Okay, so I'm exaggerating. It just seems like every time I happen to glance in the direction of a CIS court, there are familiar faces (mixed in with a whole lot of people I don't know anymore) and I feel more distanced from the process than ever. If I were still putting on a jersey today, would my reaction to the top 10 be any different? I don't know. I don't think so -- but I don't know. Everything is just that little bit different when you're looking through the glass of the fishbowl instead of swimming around inside it with everybody else.

And that's why, with a rapidly solidifying mass of playoff competitors, I'm most interested to see how the oldest battle of all holds true: the Herculean clash of East versus West. It was something we always looked forward to (or perhaps dreaded -- I'm old now, it's hard to remember these things) when we played: matching up against a whole bunch of ridiculously strong and talented girls that we had either never played before, or played once in a random tournament at a strange and off-kilter time of the year.

Now, while I have never been one to espouse stereotyping, there are a few things to be aware of when determining el este from el oeste -- it comes down to, in the most basic sense, a difference in playing styles. Granted, I am an old fogey -- I've been retired, what, 11 months now? -- but I'm going to just go on my instincts and say that, for the most part, these differences still exist.

  • Physicality. Western teams tend to be a lot more push-and-shove, knock you around in the paint, cross-arm you through the key on a cut kind of people. Western teams, for some reason (I always said it was a farm thing, since it's especially true in the prairies) are almost always bigger teams, both height and size-wise, and they use this to their advantage. This is a tactic that can work to a team's benefit or detriment, depending on a number of factors that include the refs, the location, and how well they hide their hits and/or manage to keep them within the rules of legal contact.

  • Pressing. Eastern teams, as a general rule, are good at large, spaced-out man or fluid zone presses that get them tons of stolen passes and generally slow things down. You need to get an eight second call? Leave it to an Eastern team. You want the offense to chuck up a rushed shot at the last minute? Ask Windsor how to do it. And you want to see a really scary zone press? Try playing Laval, or Cape Breton -- for some reason, these girls have been trained in this skill from childhood and have honed it to a fine science.

    Western teams, on the other hand, are more inclined to run and jump, run and gun kinds of man presses. That's not to say Western players won't drop into a locked-down zone, but it usually tends to happen post-press: they push you into a corner, switch checks on you, and try to steal off of the dribble; if that doesn't work, they'll sink into a 3-2 zone and keep up the pressure all the way around the three point line.

  • Which brings me to my final point: half court defense. Honestly, it's hard to call on this one because across the board, teams have versatility: zone, man, trick D, you name it -- there's a reason these girls play varsity ball, and there's a reason they're good at it.

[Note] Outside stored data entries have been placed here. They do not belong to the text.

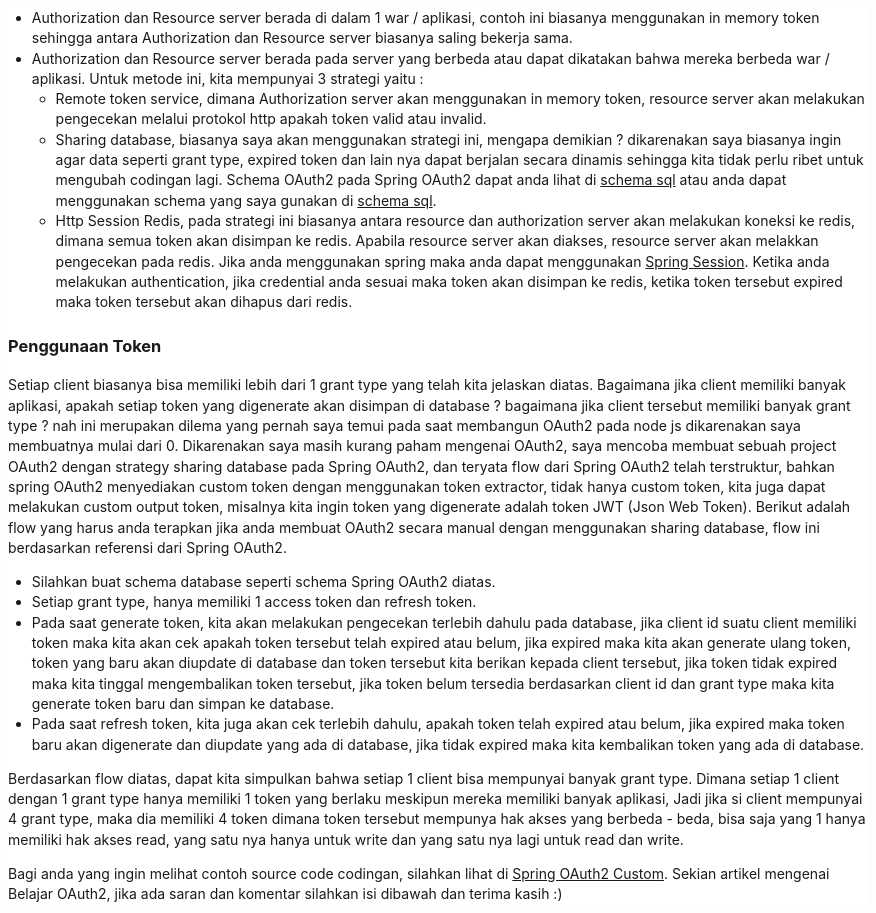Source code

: * Authorization dan Resource server berada di dalam 1 war / aplikasi, contoh ini biasanya menggunakan in memory token sehingga antara Authorization dan Resource server biasanya saling bekerja sama.
* Authorization dan Resource server berada pada server yang berbeda atau dapat dikatakan bahwa mereka berbeda war / aplikasi. Untuk metode ini, kita mempunyai 3 strategi yaitu :
  - Remote token service, dimana Authorization server akan menggunakan in memory token, resource server akan melakukan pengecekan melalui protokol http apakah token valid atau invalid.
  - Sharing database, biasanya saya akan menggunakan strategi ini, mengapa demikian ? dikarenakan saya biasanya ingin agar data seperti grant type, expired token dan lain nya dapat berjalan secara dinamis sehingga kita tidak perlu ribet untuk mengubah codingan lagi. Schema OAuth2 pada Spring OAuth2 dapat anda lihat di [schema sql](https://github.com/spring-projects/spring-security-oauth/blob/master/spring-security-oauth2/src/test/resources/schema.sql) atau anda dapat menggunakan schema yang saya gunakan di [schema sql](https://github.com/RizkiMufrizal/Spring-OAuth2-Custom/blob/master/src/main/resources/db/migration/V0.0.1.20170207__Skema%20Awal.sql).
  - Http Session Redis, pada strategi ini biasanya antara resource dan authorization server akan melakukan koneksi ke redis, dimana semua token akan disimpan ke redis. Apabila resource server akan diakses, resource server akan melakkan pengecekan pada redis. Jika anda menggunakan spring maka anda dapat menggunakan [Spring Session](http://projects.spring.io/spring-session/). Ketika anda melakukan authentication, jika credential anda sesuai maka token akan disimpan ke redis, ketika token tersebut expired maka token tersebut akan dihapus dari redis.

### Penggunaan Token

Setiap client biasanya bisa memiliki lebih dari 1 grant type yang telah kita jelaskan diatas. Bagaimana jika client memiliki banyak aplikasi, apakah setiap token yang digenerate akan disimpan di database ? bagaimana jika client tersebut memiliki banyak grant type ? nah ini merupakan dilema yang pernah saya temui pada saat membangun OAuth2 pada node js dikarenakan saya membuatnya mulai dari 0. Dikarenakan saya masih kurang paham mengenai OAuth2, saya mencoba membuat sebuah project OAuth2 dengan strategy sharing database pada Spring OAuth2, dan teryata flow dari Spring OAuth2 telah terstruktur, bahkan spring OAuth2 menyediakan custom token dengan menggunakan token extractor, tidak hanya custom token, kita juga dapat melakukan custom output token, misalnya kita ingin token yang digenerate adalah token JWT (Json Web Token). Berikut adalah flow yang harus anda terapkan jika anda membuat OAuth2 secara manual dengan menggunakan sharing database, flow ini berdasarkan referensi dari Spring OAuth2.

* Silahkan buat schema database seperti schema Spring OAuth2 diatas.
* Setiap grant type, hanya memiliki 1 access token dan refresh token.
* Pada saat generate token, kita akan melakukan pengecekan terlebih dahulu pada database, jika client id suatu client memiliki token maka kita akan cek apakah token tersebut telah expired atau belum, jika expired maka kita akan generate ulang token, token yang baru akan diupdate di database dan token tersebut kita berikan kepada client tersebut, jika token tidak expired maka kita tinggal mengembalikan token tersebut, jika token belum tersedia berdasarkan client id dan grant type maka kita generate token baru dan simpan ke database.
* Pada saat refresh token, kita juga akan cek terlebih dahulu, apakah token telah expired atau belum, jika expired maka token baru akan digenerate dan diupdate yang ada di database, jika tidak expired maka kita kembalikan token yang ada di database.

Berdasarkan flow diatas, dapat kita simpulkan bahwa setiap 1 client bisa mempunyai banyak grant type. Dimana setiap 1 client dengan 1 grant type hanya memiliki 1 token yang berlaku meskipun mereka memiliki banyak aplikasi, Jadi jika si client mempunyai 4 grant type, maka dia memiliki 4 token dimana token tersebut mempunya hak akses yang berbeda - beda, bisa saja yang 1 hanya memiliki hak akses read, yang satu nya hanya untuk write dan yang satu nya lagi untuk read dan write.

Bagi anda yang ingin melihat contoh source code codingan, silahkan lihat di [Spring OAuth2 Custom](https://github.com/RizkiMufrizal/Spring-OAuth2-Custom). Sekian artikel mengenai Belajar OAuth2, jika ada saran dan komentar silahkan isi dibawah dan terima kasih :)
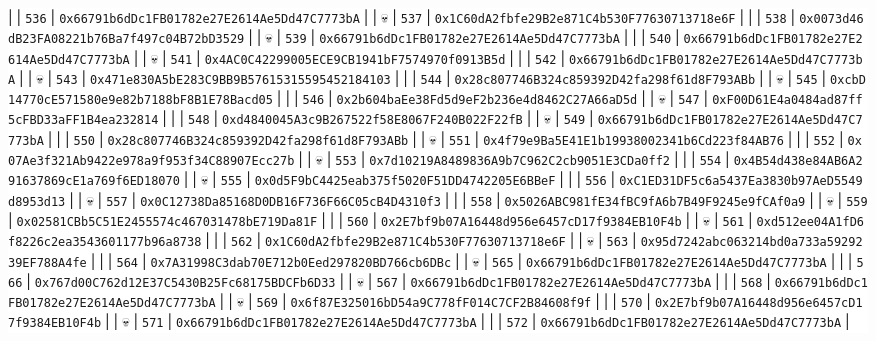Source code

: |  | `536` | `0x66791b6dDc1FB01782e27E2614Ae5Dd47C7773bA` |
| 💀 | `537` | `0x1C60dA2fbfe29B2e871C4b530F77630713718e6F` |
|  | `538` | `0x0073d46dB23FA08221b76Ba7f497c04B72bD3529` |
| 💀 | `539` | `0x66791b6dDc1FB01782e27E2614Ae5Dd47C7773bA` |
|  | `540` | `0x66791b6dDc1FB01782e27E2614Ae5Dd47C7773bA` |
| 💀 | `541` | `0x4AC0C42299005ECE9CB1941bF7574970f0913B5d` |
|  | `542` | `0x66791b6dDc1FB01782e27E2614Ae5Dd47C7773bA` |
| 💀 | `543` | `0x471e830A5bE283C9BB9B57615315595452184103` |
|  | `544` | `0x28c807746B324c859392D42fa298f61d8F793ABb` |
| 💀 | `545` | `0xcbD14770cE571580e9e82b7188bF8B1E78Bacd05` |
|  | `546` | `0x2b604baEe38Fd5d9eF2b236e4d8462C27A66aD5d` |
| 💀 | `547` | `0xF00D61E4a0484ad87ff5cFBD33aFF1B4ea232814` |
|  | `548` | `0xd4840045A3c9B267522f58E8067F240B022F22fB` |
| 💀 | `549` | `0x66791b6dDc1FB01782e27E2614Ae5Dd47C7773bA` |
|  | `550` | `0x28c807746B324c859392D42fa298f61d8F793ABb` |
| 💀 | `551` | `0x4f79e9Ba5E41E1b19938002341b6Cd223f84AB76` |
|  | `552` | `0x07Ae3f321Ab9422e978a9f953f34C88907Ecc27b` |
| 💀 | `553` | `0x7d10219A8489836A9b7C962C2cb9051E3CDa0ff2` |
|  | `554` | `0x4B54d438e84AB6A291637869cE1a769f6ED18070` |
| 💀 | `555` | `0x0d5F9bC4425eab375f5020F51DD4742205E6BBeF` |
|  | `556` | `0xC1ED31DF5c6a5437Ea3830b97AeD5549d8953d13` |
| 💀 | `557` | `0x0C12738Da85168D0DB16F736F66C05cB4D4310f3` |
|  | `558` | `0x5026ABC981fE34fBC9fA6b7B49F9245e9fCAf0a9` |
| 💀 | `559` | `0x02581CBb5C51E2455574c467031478bE719Da81F` |
|  | `560` | `0x2E7bf9b07A16448d956e6457cD17f9384EB10F4b` |
| 💀 | `561` | `0xd512ee04A1fD6f8226c2ea3543601177b96a8738` |
|  | `562` | `0x1C60dA2fbfe29B2e871C4b530F77630713718e6F` |
| 💀 | `563` | `0x95d7242abc063214bd0a733a5929239EF788A4fe` |
|  | `564` | `0x7A31998C3dab70E712b0Eed297820BD766cb6DBc` |
| 💀 | `565` | `0x66791b6dDc1FB01782e27E2614Ae5Dd47C7773bA` |
|  | `566` | `0x767d00C762d12E37C5430B25Fc68175BDCFb6D33` |
| 💀 | `567` | `0x66791b6dDc1FB01782e27E2614Ae5Dd47C7773bA` |
|  | `568` | `0x66791b6dDc1FB01782e27E2614Ae5Dd47C7773bA` |
| 💀 | `569` | `0x6f87E325016bD54a9C778fF014C7CF2B84608f9f` |
|  | `570` | `0x2E7bf9b07A16448d956e6457cD17f9384EB10F4b` |
| 💀 | `571` | `0x66791b6dDc1FB01782e27E2614Ae5Dd47C7773bA` |
|  | `572` | `0x66791b6dDc1FB01782e27E2614Ae5Dd47C7773bA` |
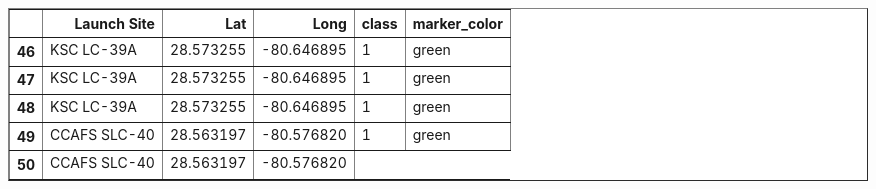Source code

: 


<div>
<style scoped>
    .dataframe tbody tr th:only-of-type {
        vertical-align: middle;
    }

    .dataframe tbody tr th {
        vertical-align: top;
    }

    .dataframe thead th {
        text-align: right;
    }
</style>
<table border="1" class="dataframe">
  <thead>
    <tr style="text-align: right;">
      <th></th>
      <th>Launch Site</th>
      <th>Lat</th>
      <th>Long</th>
      <th>class</th>
      <th>marker_color</th>
    </tr>
  </thead>
  <tbody>
    <tr>
      <th>46</th>
      <td>KSC LC-39A</td>
      <td>28.573255</td>
      <td>-80.646895</td>
      <td>1</td>
      <td>green</td>
    </tr>
    <tr>
      <th>47</th>
      <td>KSC LC-39A</td>
      <td>28.573255</td>
      <td>-80.646895</td>
      <td>1</td>
      <td>green</td>
    </tr>
    <tr>
      <th>48</th>
      <td>KSC LC-39A</td>
      <td>28.573255</td>
      <td>-80.646895</td>
      <td>1</td>
      <td>green</td>
    </tr>
    <tr>
      <th>49</th>
      <td>CCAFS SLC-40</td>
      <td>28.563197</td>
      <td>-80.576820</td>
      <td>1</td>
      <td>green</td>
    </tr>
    <tr>
      <th>50</th>
      <td>CCAFS SLC-40</td>
      <td>28.563197</td>
      <td>-80.576820</td>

If I had to really, blatantly stereotype? While most teams seem to prefer man, there is a microscopically higher chance that you will keep seeing man out West than you will out East. And as for style, well, like I said: Western teams will bump you -- hard -- from sideline to sideline, while a team coming out of Ontario is probably more often than not going to jump high on your off-ball screen and block the cut, and make your life hell without even having to touch you.

You want a peroration to this blog, you say? A conclusion of some sort? Well, tonight, I'm not too sure that I can give it to you. Honestly, looking back at what I've wrote, all this does for me is reaffirm that -- despite my continued faith that the top 10 rankings will likely NOT change going into playoffs -- that they will have little bearing, other than placement, on the results in the upcoming playoffs. Keep tuned to your local teams, people, because it's about to hit the fan here. (And hopefully, by the time it does, I'll have figured out something to say that actually has a point.)